Arif Karabeyoğlu: Sinop'ta üç tane değişik sistemin fırlatması yapılacak. Bir kısmı yerden yere. Uzaya gidecek sistemimiz de var. Uzayı dünyada yakalama noktasındayız. Bazı teknolojilerde dünyanın ihtiyacı olduğu alanlarda varız. Dünyada bir adım önde değilseniz hiçbir manası yok. Selçuk Bey'in SİHA'larda yaptığı gibi. Uzayda da bir adım önde olduğumuz alanlar var.

"BU POLİTİKALARI SÜRDÜRMEYE İHTİYACIMIZ VAR"

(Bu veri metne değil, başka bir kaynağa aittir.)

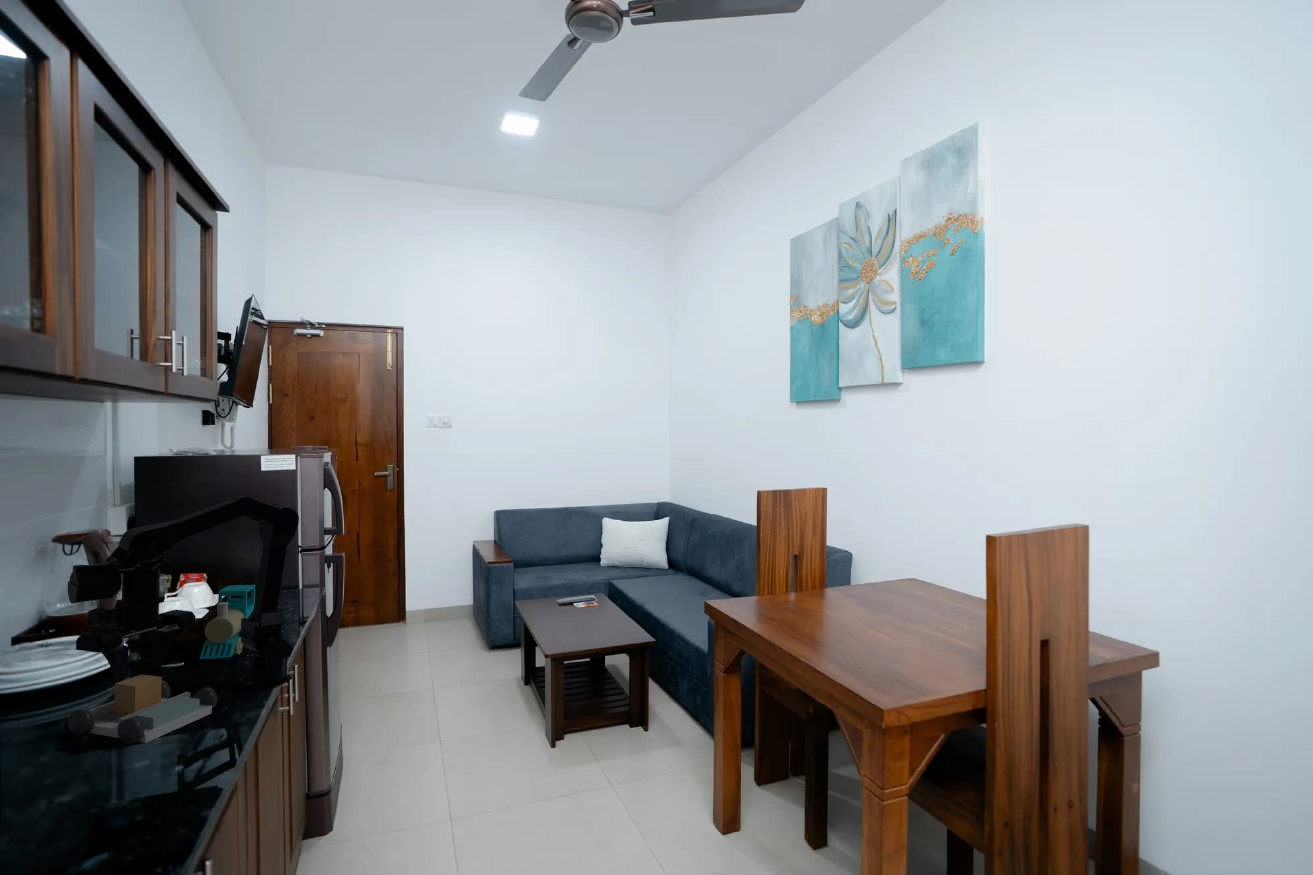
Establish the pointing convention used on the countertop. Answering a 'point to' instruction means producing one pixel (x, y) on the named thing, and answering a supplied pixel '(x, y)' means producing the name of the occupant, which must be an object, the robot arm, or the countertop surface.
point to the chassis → (144, 716)
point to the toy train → (228, 622)
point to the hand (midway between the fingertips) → (138, 673)
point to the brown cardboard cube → (137, 694)
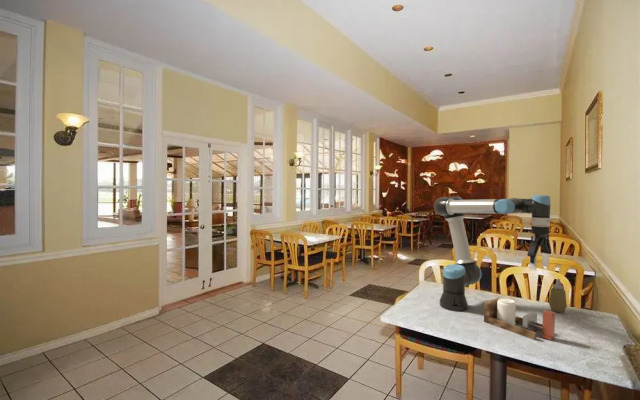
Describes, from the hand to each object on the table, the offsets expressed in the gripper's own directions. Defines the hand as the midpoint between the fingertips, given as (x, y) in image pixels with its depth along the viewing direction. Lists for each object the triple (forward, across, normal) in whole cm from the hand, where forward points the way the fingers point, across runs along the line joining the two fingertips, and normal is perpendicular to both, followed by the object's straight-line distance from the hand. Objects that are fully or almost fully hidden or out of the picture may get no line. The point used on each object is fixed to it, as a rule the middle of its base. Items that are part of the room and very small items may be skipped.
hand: (539, 268), depth 160 cm
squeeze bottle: (+29, +29, +2) cm, 41 cm away
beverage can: (+29, -13, +9) cm, 33 cm away
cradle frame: (+29, -13, +5) cm, 32 cm away
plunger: (+28, -13, -6) cm, 32 cm away
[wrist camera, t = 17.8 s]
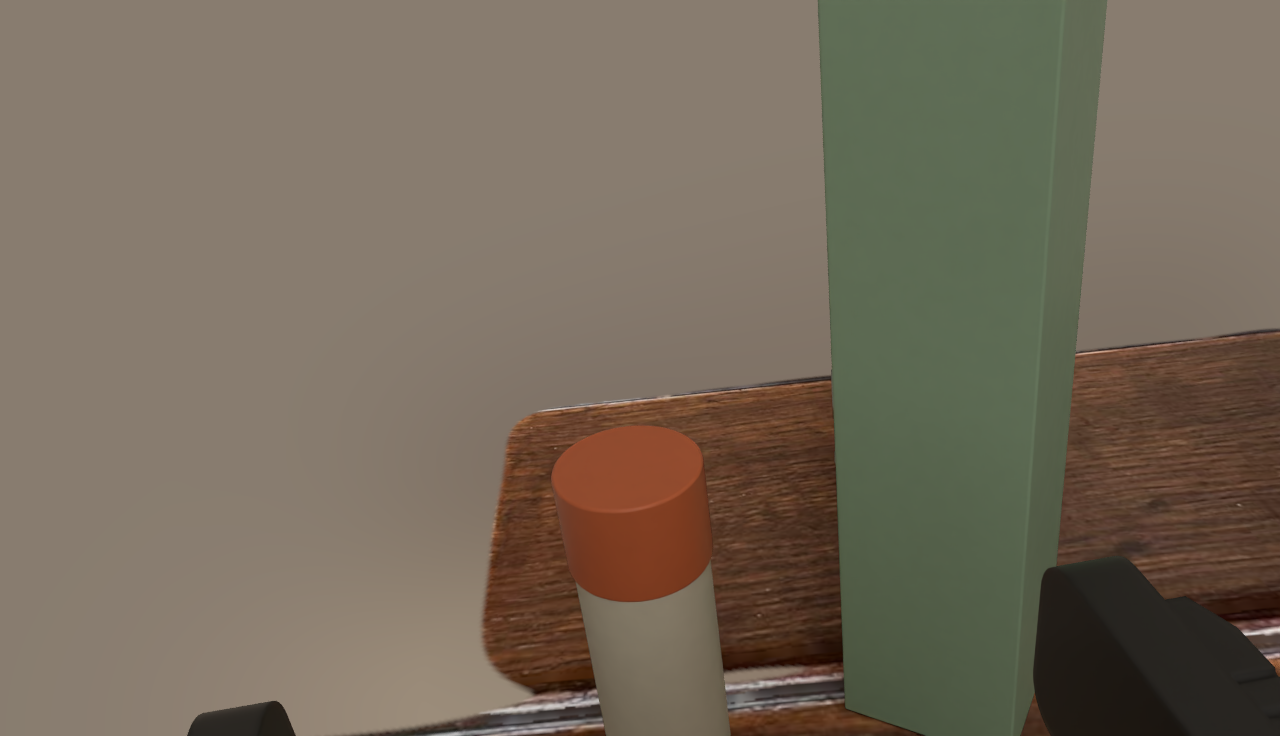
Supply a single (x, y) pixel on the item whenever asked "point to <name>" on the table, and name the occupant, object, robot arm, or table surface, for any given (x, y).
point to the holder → (952, 337)
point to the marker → (644, 579)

Fatih Kacır: Teknolojinin kritik alanları var. Bunların başında savunma sanayi geliyor. Siyasette bağımsızlığın yolu teknolojiden geçiyor. Türkiye özellikle 2000'li yılların başında bu anlamda büyük adımlar atmaya başladı. Bütün bu süreç dev bir eko sistemin inşasıyla mümkün oldu. 2002'de sadece 2 teknopark ve 640 çalışan vardı. Türkiye'de ARGE kavramı 2000'li yıllardan itibaren anlaşılmaya ve yaygın şekilde kullanılmaya başladı. Biz bugün SİHA'larda dünya lideriyiz. Bütün bunlar araştırma-geliştirme çalışmaları sayesinde oldu. Paradigma değişimlerini, teknolojinin dönüştüğü alanlarını kaçırırsanız, yarışta bir anda yok olursunuz. Türkiye, sayın Cumhurbaşkanımızın Başbakanlık döneminden itibaren ARGE politikalarını çok önceledi. Hızlı adımlar atıyoruz bazı alanlarda elbette önümüzde birileri var. Bu politikaları ısrarla sürdürmeye ihtiyacımız var. Bunlar Türkiye'nin milli politikaları. Mutlaka bunların aksamadan devam etmesi lazım. Bugün Türkiye'nin neresinde olursa olsun 'Ben teknoloji girişimimi kuracağım' diyen gencin kuluçka programları var. Türkiye terörle mücaelede çoğu zaman müttefik olması gerekenler yanımızda olmadı; bilakis bazen karşımızdaki terör örgütlerinin yanında oldular. Türkiye millileşme atılımını hızlandırmak konusunda bir irade ortaya koydu.

"MİLLETİMİZ TOGG'UN ANLAMINI ÇOK İYİ BİLİYOR"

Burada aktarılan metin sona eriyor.